Karena tidak ada pasangan yang meraih suara lebih dari 50 persen, putaran kedua digelar. Ahok-Djarot berhadap-hadapan dengan Anies-Sandi.
Meskipun real count oleh Komisi Pemilihan Umum DKI Jakarta belum selesai dihitung, berdasarkan hasil quick count (hitung cepat) sejumlah lembaga survei yang nyaris sama dan selisih perolehan suara yang jauh, petahana hampir pasti tumbang di putaran kedua.
(Baca: Hasil Final Quick Count Kompas: Ahok-Djarot 42 Persen, Anies-Sandi 58 Persen)
Menangi putaran pertama
Namun, petahana tidak perlu berkecil hati. Pemilu Indonesia mencatat hal manis juga terkait petahana yang ingin melanjutkan kekuasaanya di periode kedua.
Selain mencatat kutukan petahana di putaran kedua, sejarah Pemilu Indonesia memberi catatan untuk petahana agar bisa mempertahankan jabatannya.
Baru satu memang catatannya. Namun, catatan ini menggenapi catatan soal kutukan petahana di putaran kedua atau semacam tips bagi petahana untuk menghindari kutukan di putaran kedua.
Bagi petahana, jika hendak tetap bertahan dan berkuasa, menang di putaran pertama adalah keharusan. Jangan pikirkan putaran kedua. Tidak menang di putaran pertama artinya kalah di putaran kedua.
Untuk catatan kemenangan petahana di putaran pertama sehingga kekuasaannya bisa dipertahankan, kita perlu menengok Pilpres 2009. Untuk Pilpres 2009, kita perlu melihat prestasi SBY yang memilih berpasangan dengan Boediono.

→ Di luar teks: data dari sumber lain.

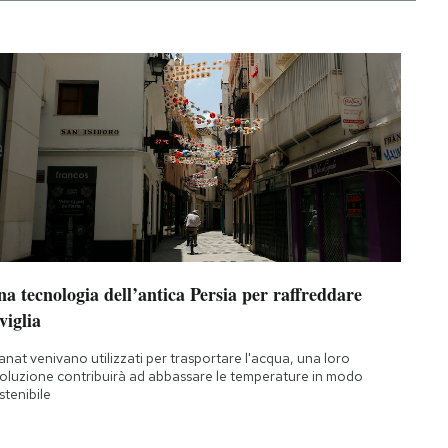
a tecnologia dell’antica Persia per raffreddare
viglia
qanat venivano utilizzati per trasportare l'acqua, una loro
oluzione contribuirà ad abbassare le temperature in modo
stenibile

Di Pilpres 8 Juli 2009, SBY-Boediono meraih 60,80 persen suara menyingkirkan langsung pasangan Megawati Soekarnoputri-Prabowo Subianto yang meraih 26,79 persen suara dan pasangan Jusuf Kalla-Wiranto yang meraih 12,41 persen suara.
Sebuah prestasi yang membanggakan dan membaut sejumlah orang yang tidak bisa menerima masih geleng-geleng kepala.
Soal bagaimana kemenangan SBY dan Partai Demokrat di Pemilu 2009 diraih, kita bisa berdebat melihat nasib Partai Demokrat dan sejumlah kadernya saat ini. Namun, hasil luar biasa SBY dan Partai Demokrat tercatat dalam sejarah Pemilu di Indonesia.